--- WORK ORDER ---
Among the lines below, the one containing "thumb ip: (236, 170)" opens the range and the one containing "index dip: (346, 213)" closes it. Print that range exactly, without the pictures.

--- SOURCE MATERIAL ---
□ □ □ □ □

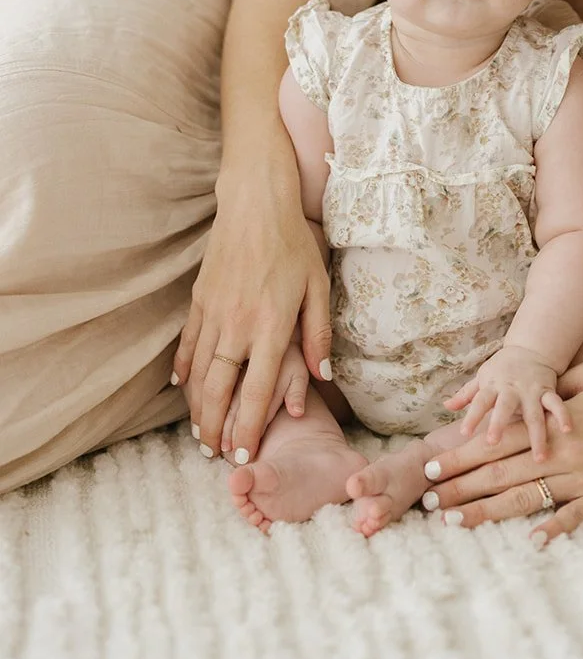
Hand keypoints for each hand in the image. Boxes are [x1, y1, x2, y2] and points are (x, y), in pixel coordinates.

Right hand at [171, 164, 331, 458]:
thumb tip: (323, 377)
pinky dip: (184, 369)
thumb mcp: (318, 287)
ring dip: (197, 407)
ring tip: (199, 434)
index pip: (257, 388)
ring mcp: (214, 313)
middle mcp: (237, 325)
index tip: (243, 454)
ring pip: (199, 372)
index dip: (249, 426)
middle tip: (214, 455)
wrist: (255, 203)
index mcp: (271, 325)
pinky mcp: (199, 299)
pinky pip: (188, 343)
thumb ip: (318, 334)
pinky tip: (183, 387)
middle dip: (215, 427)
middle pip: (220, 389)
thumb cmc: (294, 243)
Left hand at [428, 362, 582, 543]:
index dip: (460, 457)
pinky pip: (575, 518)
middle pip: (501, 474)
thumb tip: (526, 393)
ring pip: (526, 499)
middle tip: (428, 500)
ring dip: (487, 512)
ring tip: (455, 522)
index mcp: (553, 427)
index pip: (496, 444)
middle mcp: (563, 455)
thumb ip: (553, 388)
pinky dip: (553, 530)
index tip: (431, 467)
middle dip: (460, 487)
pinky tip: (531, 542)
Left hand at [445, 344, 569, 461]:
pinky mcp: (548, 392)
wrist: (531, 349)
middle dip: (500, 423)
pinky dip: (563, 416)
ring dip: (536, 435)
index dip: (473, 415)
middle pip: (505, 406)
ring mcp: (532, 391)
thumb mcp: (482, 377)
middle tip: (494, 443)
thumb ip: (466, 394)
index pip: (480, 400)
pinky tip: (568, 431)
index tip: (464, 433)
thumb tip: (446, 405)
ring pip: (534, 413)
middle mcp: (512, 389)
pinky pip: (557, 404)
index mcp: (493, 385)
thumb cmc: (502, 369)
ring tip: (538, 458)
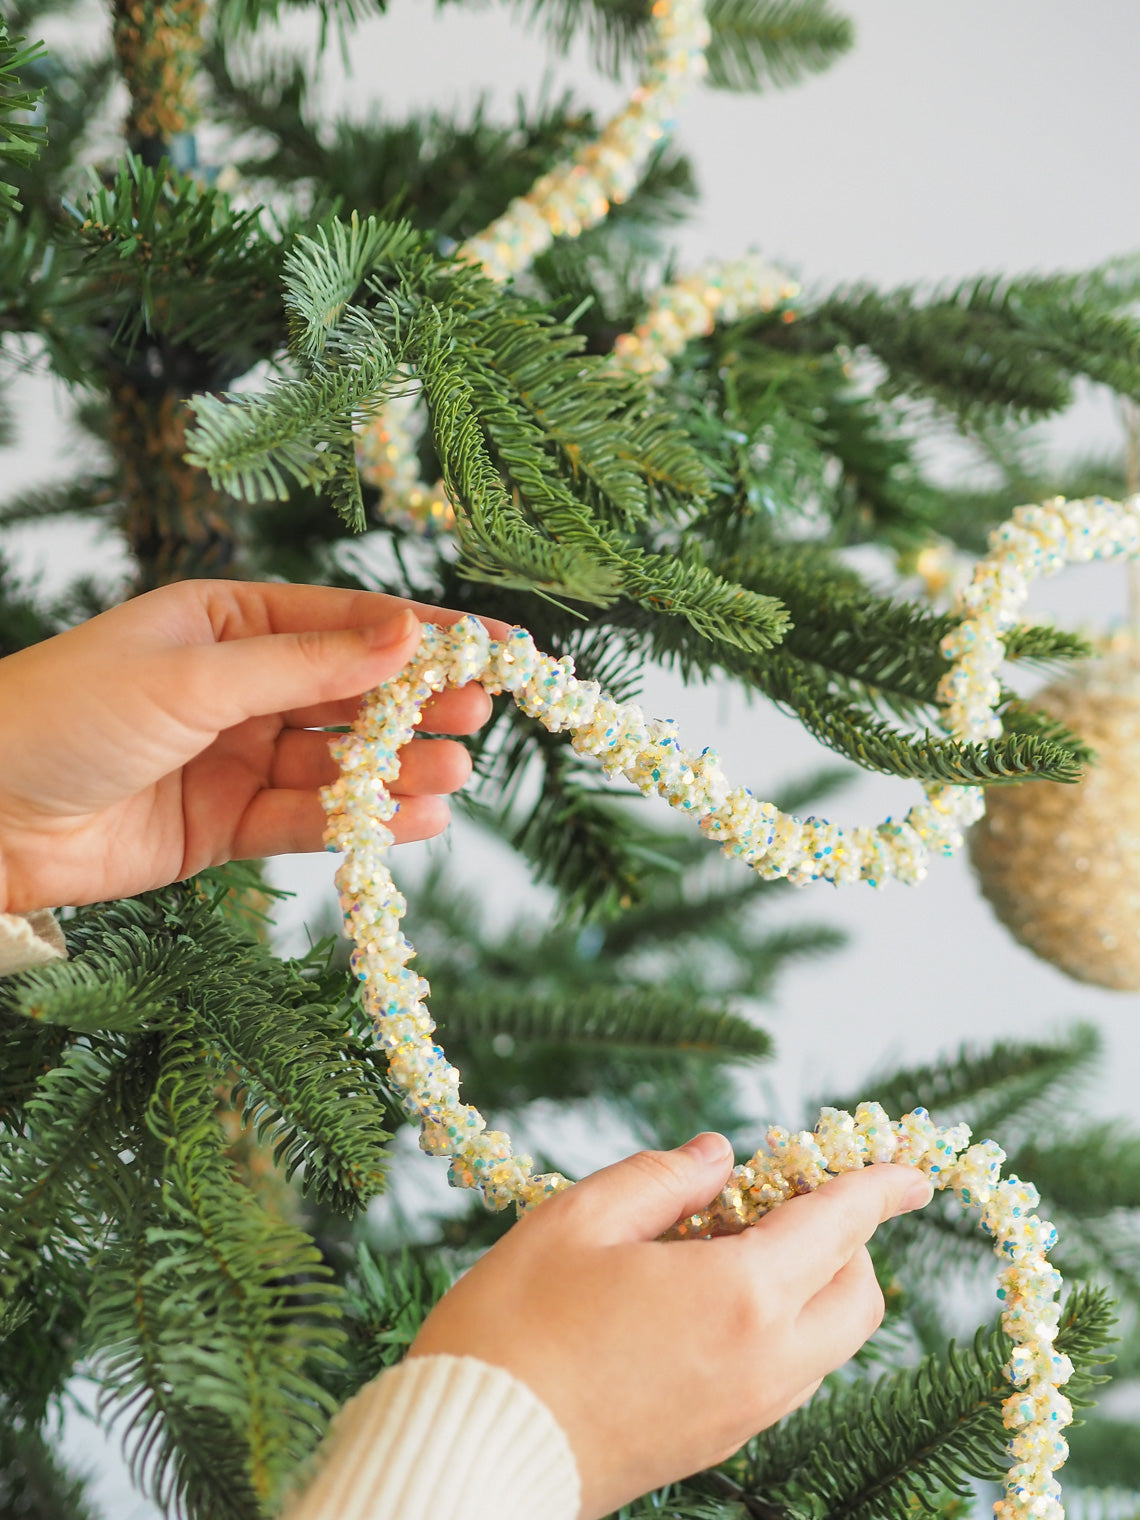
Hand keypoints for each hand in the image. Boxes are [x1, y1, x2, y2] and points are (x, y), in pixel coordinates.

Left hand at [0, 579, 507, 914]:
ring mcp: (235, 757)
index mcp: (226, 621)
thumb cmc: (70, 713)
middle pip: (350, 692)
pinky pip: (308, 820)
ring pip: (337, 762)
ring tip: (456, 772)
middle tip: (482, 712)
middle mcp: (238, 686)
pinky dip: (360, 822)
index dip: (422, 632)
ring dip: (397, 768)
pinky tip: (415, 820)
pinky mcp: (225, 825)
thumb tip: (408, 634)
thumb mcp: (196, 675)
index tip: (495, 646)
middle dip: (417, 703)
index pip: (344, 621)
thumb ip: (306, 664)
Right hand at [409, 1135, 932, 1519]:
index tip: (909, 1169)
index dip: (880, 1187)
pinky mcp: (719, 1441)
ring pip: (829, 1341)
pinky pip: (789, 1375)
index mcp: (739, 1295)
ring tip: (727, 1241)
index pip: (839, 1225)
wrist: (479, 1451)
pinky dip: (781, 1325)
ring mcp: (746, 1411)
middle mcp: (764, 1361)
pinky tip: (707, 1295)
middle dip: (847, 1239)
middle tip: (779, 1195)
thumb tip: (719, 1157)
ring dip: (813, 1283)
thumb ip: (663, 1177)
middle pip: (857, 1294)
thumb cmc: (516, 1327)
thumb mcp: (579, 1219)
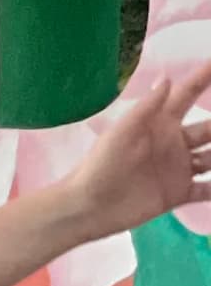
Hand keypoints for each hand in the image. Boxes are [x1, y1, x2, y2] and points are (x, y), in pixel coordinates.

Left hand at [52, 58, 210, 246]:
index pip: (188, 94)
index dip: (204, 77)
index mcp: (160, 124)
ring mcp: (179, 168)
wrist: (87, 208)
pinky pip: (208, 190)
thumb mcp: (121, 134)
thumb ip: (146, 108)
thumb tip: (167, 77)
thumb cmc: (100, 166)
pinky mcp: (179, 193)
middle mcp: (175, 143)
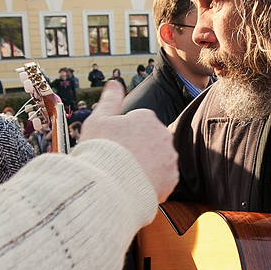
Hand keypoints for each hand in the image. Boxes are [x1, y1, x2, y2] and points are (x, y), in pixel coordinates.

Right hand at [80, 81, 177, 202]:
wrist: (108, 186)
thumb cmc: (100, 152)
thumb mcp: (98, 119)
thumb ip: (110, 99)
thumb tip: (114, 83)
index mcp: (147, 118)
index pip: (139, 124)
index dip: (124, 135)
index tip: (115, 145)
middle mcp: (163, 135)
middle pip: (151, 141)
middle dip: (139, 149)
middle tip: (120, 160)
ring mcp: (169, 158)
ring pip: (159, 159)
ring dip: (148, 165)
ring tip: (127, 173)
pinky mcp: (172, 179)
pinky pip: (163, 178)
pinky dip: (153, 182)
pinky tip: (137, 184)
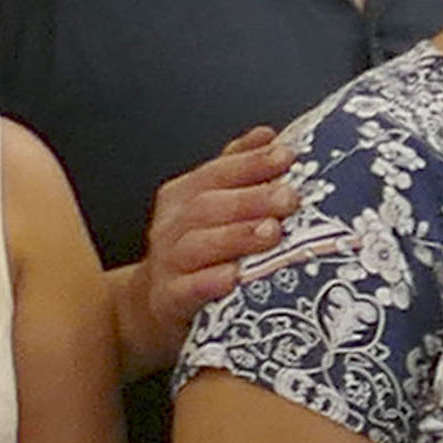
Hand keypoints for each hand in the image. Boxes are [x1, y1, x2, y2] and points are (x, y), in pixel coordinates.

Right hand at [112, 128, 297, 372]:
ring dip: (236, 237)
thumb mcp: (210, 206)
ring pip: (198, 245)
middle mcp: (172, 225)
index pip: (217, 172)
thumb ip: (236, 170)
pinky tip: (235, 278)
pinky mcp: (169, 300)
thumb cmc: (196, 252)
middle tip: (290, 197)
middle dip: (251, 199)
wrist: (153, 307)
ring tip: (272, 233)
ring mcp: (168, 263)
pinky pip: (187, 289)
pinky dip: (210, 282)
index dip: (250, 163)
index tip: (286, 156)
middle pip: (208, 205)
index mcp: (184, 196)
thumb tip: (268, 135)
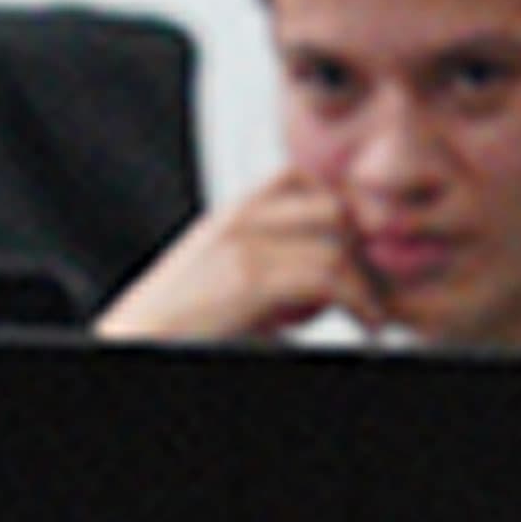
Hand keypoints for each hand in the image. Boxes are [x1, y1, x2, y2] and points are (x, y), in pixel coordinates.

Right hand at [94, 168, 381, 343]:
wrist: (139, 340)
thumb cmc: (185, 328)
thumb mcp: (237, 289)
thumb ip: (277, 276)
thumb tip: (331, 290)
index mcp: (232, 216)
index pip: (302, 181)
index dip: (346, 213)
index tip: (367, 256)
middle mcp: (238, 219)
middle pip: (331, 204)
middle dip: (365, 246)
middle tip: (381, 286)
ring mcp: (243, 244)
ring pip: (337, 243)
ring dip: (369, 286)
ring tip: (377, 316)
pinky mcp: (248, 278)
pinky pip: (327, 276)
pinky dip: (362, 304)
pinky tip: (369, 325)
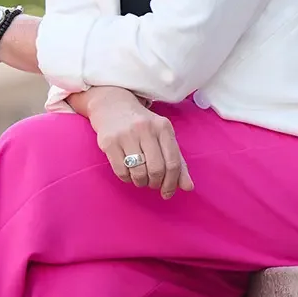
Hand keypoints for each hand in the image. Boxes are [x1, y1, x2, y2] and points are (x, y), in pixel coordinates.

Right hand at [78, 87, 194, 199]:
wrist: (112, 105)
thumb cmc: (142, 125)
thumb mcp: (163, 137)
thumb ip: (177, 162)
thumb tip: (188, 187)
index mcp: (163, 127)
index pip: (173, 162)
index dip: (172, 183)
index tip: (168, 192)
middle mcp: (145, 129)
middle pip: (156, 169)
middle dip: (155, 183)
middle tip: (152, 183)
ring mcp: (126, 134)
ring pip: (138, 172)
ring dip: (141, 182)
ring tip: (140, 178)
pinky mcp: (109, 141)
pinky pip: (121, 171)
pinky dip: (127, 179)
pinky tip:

□ □ □ □ □

--- EXERCISE SOLUTION ---
thumb ip: (236, 170)
pinky tip: (235, 278)
pinky mcp: (169, 300)
thumb cmc: (196, 252)
middle tip: (290, 197)
middle dip: (251, 199)
wrist: (153, 307)
ring tip: (272, 233)
ring mcp: (168, 263)
pinky pip: (187, 289)
pinky dip: (210, 282)
index dip: (250, 163)
index tip: (286, 156)
middle pip: (208, 205)
index mcp: (184, 196)
thumb tip: (268, 135)
Hand keypoints for each hand in the image. Boxes are [x1, y1, x2, y2] and points are (x, y), in pixel coordinates.

Right hand at [94, 168, 381, 343]:
wrist: (139, 340)
thumb cmc: (185, 328)
thumb mcp: (237, 289)
thumb ip: (277, 276)
thumb tip: (331, 290)
index mcp: (232, 216)
index pip: (302, 181)
index dip: (346, 213)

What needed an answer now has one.